**Exercise prompt**
Please restate, word for word, each line from the one containing "uma espécie de chama de amor inflama o meu" through the end of the entries below.

**Input material**
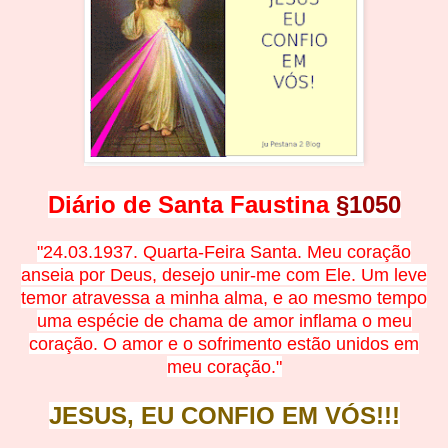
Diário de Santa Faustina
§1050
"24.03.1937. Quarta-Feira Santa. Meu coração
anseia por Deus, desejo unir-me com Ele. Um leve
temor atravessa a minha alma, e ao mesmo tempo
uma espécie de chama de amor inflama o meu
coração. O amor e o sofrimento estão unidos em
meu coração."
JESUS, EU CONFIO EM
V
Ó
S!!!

**Solution**
uma espécie de chama de amor inflama o meu
coração. O amor e o sofrimento estão unidos em
meu coração."
JESUS, EU CONFIO EM
V
Ó
S!!!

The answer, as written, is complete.